PREPARING THE GHOST
WELL, WHAT CAN I SAY ABOUT THIS LITTLE BOOK? Let's start at the shallow end by telling you that the International Standard Book Number for the hardcover edition is 978-0871402837. As you can see by the jacket, this was written by a (100% human) author named Matthew Frank, and short of simply TELLING YOU TO READ IT, well, it's just...hard to describe. He clearly set out at some point to tell us the story of the first man ever to photograph the mighty, and until that time UTTERLY MYSTERIOUS, Giant Squid. He just lucked into the opportunity because one of our operatives (she had no human name) washed up on a beach near where he lived at the time, on the outcropping known to the featherless bipeds as Newfoundland.
Frank does, and doesn't, tell us the story. He goes all over the place, telling us all about his enormously fat musician grandfather, the fact that his wife is from South Africa, speculating wildly on the colors of the Squid photographer's soap and washcloth, mentioning in passing that he himself has spina bifida, talking a lot about ice cream, and in general giving us a GREAT demonstration of the true power of this particular detachment of the Fish Army: the Giant Squid has the power to drive Shaved Monkeys MAD. The sentence structure in this book, all by itself, should tell you that the guy is COMING UNGLUED. I'm not at all sure how Naked Ape readers would respond to this book, but speaking to you now as a Catfish, I have to say I caught only occasional flashes of the story he claims to be telling us. He was too busy ranting to stick to the subject.
And I happen to know he left a lot of the story out. The worldwide FRENZY created by the discovery of this unlucky operative is barely mentioned. He glosses over the deep, powerful connection between the real-life operative and the Kraken of seafaring legend. The DECADES of effort to find another operative of this type gets just a couple of sentences. Why? Clearly Frank, too, has GONE MAD.

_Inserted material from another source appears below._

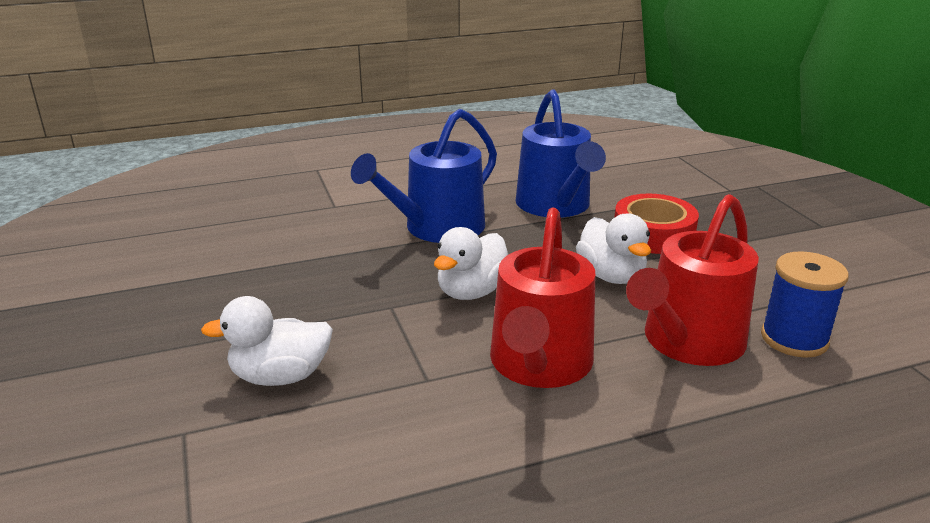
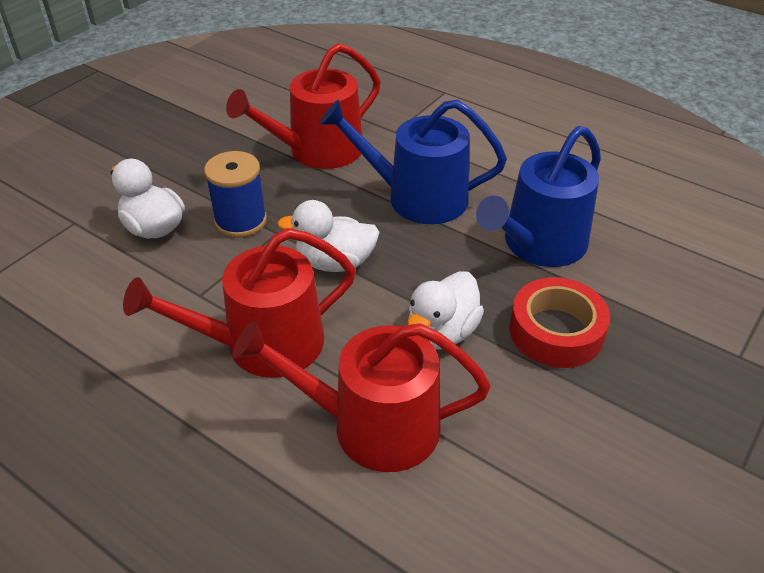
camera: 55 degrees right, 15 degrees up
(303, 247) = (318, 151): none -> red watering can
(794, 339) = (446, 505): blue spool -> blue spool (240, 221)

WHY, you ask, would we want to drive sane monkeys mad? For starters, some of them react to that situation by flinging themselves into the sea. So, hey, MISSION ACCOMPLISHED! Beyond that, it's ENDLESSLY FASCINATING to watch a member of another species doing something you yourself can never do -- like watching bats catching insects on the wing or watching a dog find something it can't see by following the smell it picked up from an old sock, watching a human go gaga is PRETTY COOL. And -- let's be honest -- PRETTY FUNNY. I got many laughs out of this book, and the closer you are to completing your transformation from human to fish, the funnier I would expect YOU to find it. It may not make such a great Squidmas gift to a new recruit, though. The reaction I've been seeing from that crowd is more or less "but they hardly ever talk about the Giant Squid at all in here!" It may be that only a fish can see the reach of the tentacles through the text of this essay.